La socialdemocracia, por el contrario, se ha doblegado ante esta mundialización, cuando no la ha exaltado, cuando si el empresario puede pagar menos por el trabajo, deslocalizando la fábrica o pagando en negro al clandestino, se crean las condiciones para un "ejército salarial de reserva" potencialmente infinito, que irá reduciendo cada vez más los salarios, restituyendo actualidad a categorías marxistas que el estado del bienestar -y luchas de generaciones (no la espontánea evolución del mercado)- habían vuelto obsoletas. Y sin embargo la socialdemocracia está organizada nada menos que en una "Internacional", y ha gozado durante mucho tiempo en las instituciones europeas de un peso preponderante. No es por lo tanto que no pudiera hacerse una política diversa. Es que no quiso hacerse.

Los ejemplos podrían multiplicarse. La socialdemocracia ha llegado a aceptar las más "tóxicas" invenciones financieras, y no ha hecho nada concreto para acabar con los "paraísos fiscales" o el secreto bancario, instrumentos del entramado económico-mafioso a nivel internacional, con el resultado de que el poder de las mafias se extiende por toda Europa, desde Moscú a Madrid, desde Sicilia hasta el Báltico, y ni siquiera se habla de ello. Y dejemos correr el problema de los medios de comunicación, absolutamente crucial, dado que "una opinión pública bien informada" debería constituir para los ciudadanos "la corte suprema", a la que poder "apelar siempre contra las públicas injusticias, la corrupción, la indiferencia popular o los errores del gobierno", como escribía Joseph Pulitzer (¡hace ya más de un siglo!), mientras que nada han hecho las socialdemocracias por aproximarse a este irrenunciable ideal.

La socialdemocracia debía distinguirse del comunismo en sus métodos, mediante la renuncia a la violencia revolucionaria, y en sus objetivos, mediante la renuncia a la destrucción de la propiedad privada de los medios de producción. No estaba desde luego en su ADN, por el contrario, la abdicación a condicionar a través de las reformas (es decir sustancialmente) la lógica del mercado, volviéndola socialmente "virtuosa" y sometiéndola a los imperativos de una constante redistribución del superávit tendente hacia la igualdad.

Al traicionar sistemáticamente su única razón de ser, la socialdemocracia ha estado en crisis incluso cuando ha ganado elecciones y ha gobernado. ¿Cuánto se han reducido las desigualdades sociales bajo los gobiernos de Blair?

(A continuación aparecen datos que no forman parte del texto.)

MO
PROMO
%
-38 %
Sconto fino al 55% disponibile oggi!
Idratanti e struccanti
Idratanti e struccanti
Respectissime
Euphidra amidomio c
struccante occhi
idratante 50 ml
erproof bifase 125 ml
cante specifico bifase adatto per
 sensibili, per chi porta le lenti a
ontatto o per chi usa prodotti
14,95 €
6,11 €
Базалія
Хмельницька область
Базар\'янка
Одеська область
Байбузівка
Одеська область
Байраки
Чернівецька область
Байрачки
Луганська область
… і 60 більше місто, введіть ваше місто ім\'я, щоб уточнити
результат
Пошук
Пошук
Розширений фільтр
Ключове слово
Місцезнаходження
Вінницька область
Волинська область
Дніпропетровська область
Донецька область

En nada, si acaso todo lo contrario. ¿Y con Schroeder? ¿De qué puede servir una izquierda que lleva a cabo una política de derechas, si no a preparar el retorno del original?

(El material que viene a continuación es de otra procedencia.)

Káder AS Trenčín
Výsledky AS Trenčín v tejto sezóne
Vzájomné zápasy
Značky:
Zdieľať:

No resulta difícil, por lo tanto, delinear un proyecto reformista, basta tener como estrella polar el incremento conjunto de libertad y justicia (libertades civiles y justicia social). Es imposible realizarlo, sin embargo, con los actuales instrumentos, los partidos-máquina. Porque pertenecen estructuralmente al "partido del privilegio". No pueden ser la solución porque son parte integrante del problema.